Wahhabism, said Goth, was “an austere and closed school of thought,” deviating from the established schools of Islamic jurisprudence. “Wahhabism,” according to Goth, “is the only school that compels its followers strictly to observe Islamic rituals, such as the five prayers, under pain of flogging, and for the enforcement of public morals to a degree unprecedented in the history of Islam.” He characterized it as “a closed mind sect that turned Islam into a fragile creed that lives in constant fear of children’s toys and games such as Barbie dolls and Pokemon.” Wahhabi clerics, Goth noted, were challenging Somali Muslims: “They want to tell us that over the LAST 14 CENTURIES, our people have been practicing the wrong religion; that since the dawn of Islam, Somali people had lived in vain, worshipped in vain and died in vain. God help them, they all will be burned in hell because they did not follow the correct path -- Wahhabism.”

 

Their devotion to this “correct path” led them to despise numerous manifestations of Somali culture, despite its Islamic character. “These people,” Goth continued, “are out to eradicate our culture, our traditions, our songs, our poetry and our folklore dances….If we let them have their way, these prophets of ‘purity’ would soon be on a mission to destroy what has remained of our culture.” He listed several female Somali singers, warning that “the cassettes of their songs will be burned in the streets.
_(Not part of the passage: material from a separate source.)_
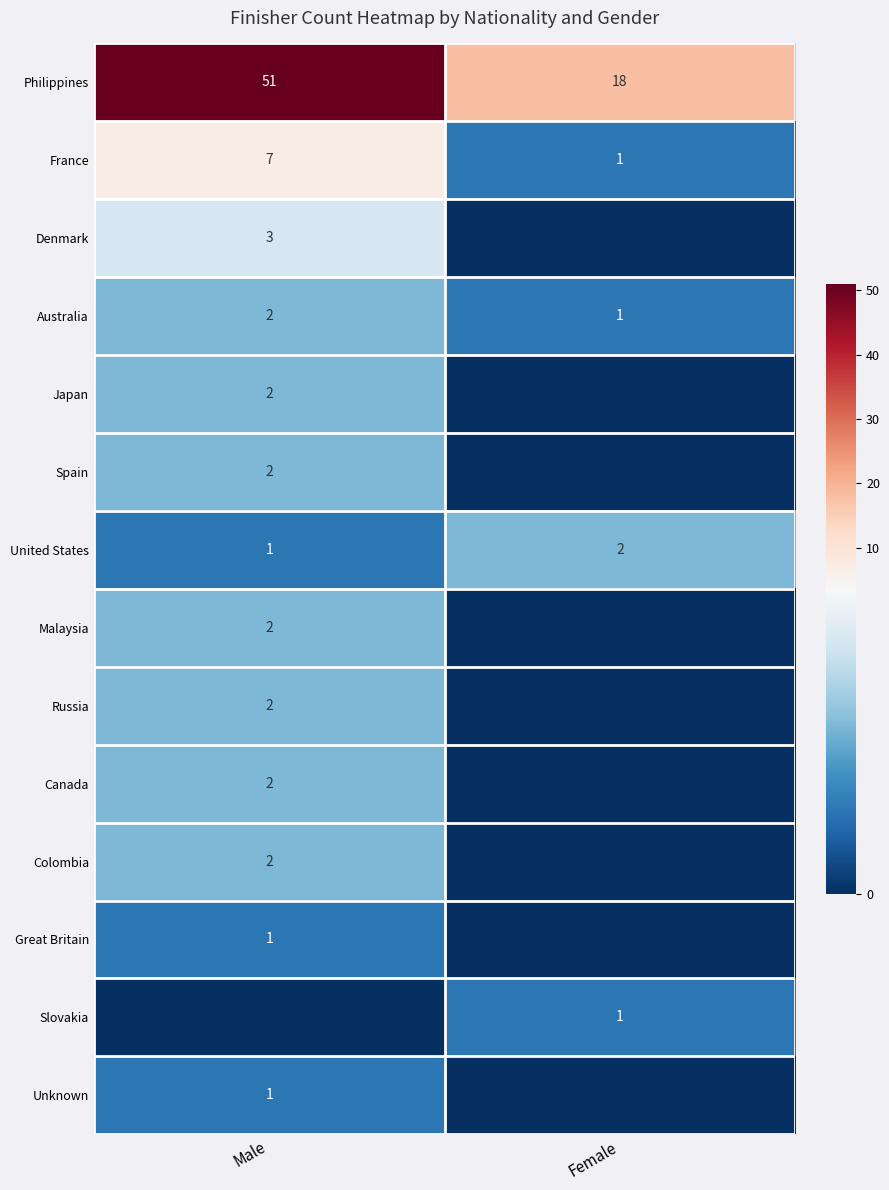

What is the difference between the highest and lowest values at Male?

51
Just remember Taliban.” Goth went on to explain that the jihadists also wanted to eliminate co-ed schools and compel Somali girls to go out only “fully shrouded with black from head to toe.”

 

The Wahhabi-influenced Islamic Courts Union that held power in Mogadishu for seven months in 2006 bore out Bashir Goth’s fears. It criticized indigenous Somali practices as not sufficiently Islamic. One militia commander, Mohamed Ali Aden, explained: “We’ve neglected God’s verses for so long. We want our women veiled and we want them at home. We men have to grow our beards.” The Courts forbade music (which is prohibited according to strict Islamic law), dancing and soccer within days of taking power. Women began to don Saudi dress, which covered their faces, rather than traditional Somali garb, which did not.

 

ICU militiamen were ready to enforce Islamic law with an iron fist: after banning all movies and television viewing, jihadists shot and killed two people who were watching a World Cup soccer match in early July. Raids in Mogadishu led to sixty arrests for the crime of movie-watching. Islamic Courts militiamen also raided a wedding reception in Mogadishu because men and women were attending the celebration together and music was playing. “We had warned the family,” explained Sheikh Iise Salad of the ICU, “not to include in their ceremony what is not allowed by the sharia law. This includes the mixing of men and women and playing music. That is why we raided and took their equipment. What was going there was un-Islamic.” In September 2006, the ICU closed down Radio Jowhar, a station in a town about fifty miles from Mogadishu, because it was playing love songs. ICU Sheikh Mohamed Mohamoud Abdirahman explained that the programming was “un-Islamic.” The station was later allowed to return to the airwaves, without music. The Islamic Courts even decreed that Muslims who did not perform the five daily prayers would be executed.